___ Exercise passage ___

We have a popular saying these days: "What goes around comes around." But certain things will very likely not come around again, not in a form any of us would recognize. HIV has changed the world, probably for a very long time.
We're nearly 30 years into the pandemic now. The losses have been terrible. The early response of the health-care establishment and of our government was nothing short of criminal, for a whole raft of reasons, above all a rising tide of anti-gay bigotry.
There has been great progress on a number of fronts, especially in molecular biology, genetics, and pharmacology. It's great that various therapies have extended the life expectancy of those living with the virus in their systems. The social, economic, and political climates, though still distressing, have improved, at least in the developed world, and there is reason for cautious optimism about further improvements.
But even so, I think the full force of HIV's effects are still ahead of us. Generations of erotophobic religious bigotry have demonized sex -- and thereby made it irresistibly alluring -- and it is now further stigmatized by the threat of sickness and death. I have a hard time finding the silver lining in that particular dark cloud.

___ Recorded data ___

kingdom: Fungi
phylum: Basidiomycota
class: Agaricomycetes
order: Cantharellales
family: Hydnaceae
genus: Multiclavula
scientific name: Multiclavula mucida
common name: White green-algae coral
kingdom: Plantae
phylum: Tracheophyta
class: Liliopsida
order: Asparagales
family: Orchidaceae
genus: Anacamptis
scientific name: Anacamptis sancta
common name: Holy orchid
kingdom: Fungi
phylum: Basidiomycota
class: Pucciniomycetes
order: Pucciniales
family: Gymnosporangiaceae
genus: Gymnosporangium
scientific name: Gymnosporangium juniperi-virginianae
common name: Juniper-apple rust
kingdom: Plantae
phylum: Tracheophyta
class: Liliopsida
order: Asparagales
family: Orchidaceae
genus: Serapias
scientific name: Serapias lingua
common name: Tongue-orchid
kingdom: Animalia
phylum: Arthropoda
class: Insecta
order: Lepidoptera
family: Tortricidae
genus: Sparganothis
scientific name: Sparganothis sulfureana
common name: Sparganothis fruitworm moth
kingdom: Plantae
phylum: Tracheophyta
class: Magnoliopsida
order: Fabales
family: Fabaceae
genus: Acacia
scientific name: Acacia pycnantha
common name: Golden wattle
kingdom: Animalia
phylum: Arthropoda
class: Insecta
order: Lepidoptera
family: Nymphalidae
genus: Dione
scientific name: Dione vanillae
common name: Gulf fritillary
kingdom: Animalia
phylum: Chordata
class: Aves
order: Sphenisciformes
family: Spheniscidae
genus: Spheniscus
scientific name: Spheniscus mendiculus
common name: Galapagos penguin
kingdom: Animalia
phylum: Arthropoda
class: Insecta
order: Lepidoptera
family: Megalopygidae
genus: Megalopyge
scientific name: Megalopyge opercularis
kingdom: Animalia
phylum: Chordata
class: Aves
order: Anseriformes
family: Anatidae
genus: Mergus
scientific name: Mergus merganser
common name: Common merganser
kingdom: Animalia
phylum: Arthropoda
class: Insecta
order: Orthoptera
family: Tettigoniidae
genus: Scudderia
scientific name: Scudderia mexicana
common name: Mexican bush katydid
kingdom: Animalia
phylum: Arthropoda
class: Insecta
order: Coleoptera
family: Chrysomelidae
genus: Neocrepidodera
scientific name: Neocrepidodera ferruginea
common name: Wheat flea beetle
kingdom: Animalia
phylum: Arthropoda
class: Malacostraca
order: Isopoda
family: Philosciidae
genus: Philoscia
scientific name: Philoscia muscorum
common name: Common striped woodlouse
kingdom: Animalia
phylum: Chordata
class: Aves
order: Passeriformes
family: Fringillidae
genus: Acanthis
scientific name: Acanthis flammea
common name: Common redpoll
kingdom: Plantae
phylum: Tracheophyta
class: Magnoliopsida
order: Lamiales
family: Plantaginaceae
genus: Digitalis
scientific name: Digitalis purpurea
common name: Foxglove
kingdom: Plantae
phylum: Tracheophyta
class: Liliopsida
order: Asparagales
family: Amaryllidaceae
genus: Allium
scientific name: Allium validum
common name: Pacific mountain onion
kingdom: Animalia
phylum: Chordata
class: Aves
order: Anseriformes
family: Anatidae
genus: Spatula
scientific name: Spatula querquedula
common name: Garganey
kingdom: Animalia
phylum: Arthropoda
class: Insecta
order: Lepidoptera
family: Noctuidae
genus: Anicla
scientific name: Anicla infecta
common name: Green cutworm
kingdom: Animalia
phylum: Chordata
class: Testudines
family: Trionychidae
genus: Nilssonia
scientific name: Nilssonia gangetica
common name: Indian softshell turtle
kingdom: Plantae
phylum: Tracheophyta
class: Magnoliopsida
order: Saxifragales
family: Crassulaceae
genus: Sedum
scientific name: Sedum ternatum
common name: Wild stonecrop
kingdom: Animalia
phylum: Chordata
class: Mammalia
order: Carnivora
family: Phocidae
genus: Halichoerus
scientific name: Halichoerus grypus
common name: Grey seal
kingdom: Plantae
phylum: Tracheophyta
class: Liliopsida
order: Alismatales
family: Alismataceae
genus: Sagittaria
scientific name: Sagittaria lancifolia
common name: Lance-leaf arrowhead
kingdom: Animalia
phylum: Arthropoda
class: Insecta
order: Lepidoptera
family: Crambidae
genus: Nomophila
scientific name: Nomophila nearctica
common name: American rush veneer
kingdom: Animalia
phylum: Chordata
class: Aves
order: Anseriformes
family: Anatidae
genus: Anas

___

Assignment 1:
According to the passage about HIV, how many years into the pandemic are we?
Assignment 2:
Decide whether each statement agrees with the passage about HIV, answering yes or no and quoting the deciding words: (a) The early response of the government to the pandemic was criminal. (b) The social, economic, and political climates have improved throughout the whole world. (c) Progress has been made in pharmacology.
Assignment 3:
Carry on writing the passage about HIV from the point where it stops.

Answer box 1:
Nearly 30 years.

Answer box 2:
(a) Yes: "The early response of the health-care establishment and of our government was nothing short of criminal"
(b) No: "at least in the developed world"
(c) Yes: "especially in molecular biology, genetics, and pharmacology"

Answer box 3:
Sexual mores are changing, and definitely not for the better, in my opinion. The danger of infection renders the fear of sex understandable, but as with most fears, it rests on ignorance more than on a not unreasonable apprehension about the unknown. But even education cannot fully address all the psychological and emotional issues raised by the virus in our midst.
Given my own long past before all this came on the scene, I really can't imagine directly what it must be like to have lived under this cloud for all of one's existence as a sexual being. The nearest analog I can think of -- not a perfect one, either -- is the period since the invention of nuclear weapons: living under the threat of total annihilation. Of course I recall times well before that.
Not long ago, however, in an online discussion group there was an exchange with a young Dutch fellow who seemed to be entirely relaxed about sex with condoms. For him, there simply was no alternative in his own experience. Sex meant condoms, period.
I don't know what light is cast on my perceptions of all this by my own history, both social and medical. I've had to face the prospect of dying a couple times now: conditions that could have been cancers of a not too easily treatable kind (lymphoma, prostate, bowel, lung), all of which proved not to be cancer, thank goodness. When you're actually threatened with such grave illness, your priorities sometimes sort themselves out with a certain clarity. For instance, I'm not at all afraid that I might die, but I would be terrified by the prospect of a protracted final illness marked by much pain and suffering.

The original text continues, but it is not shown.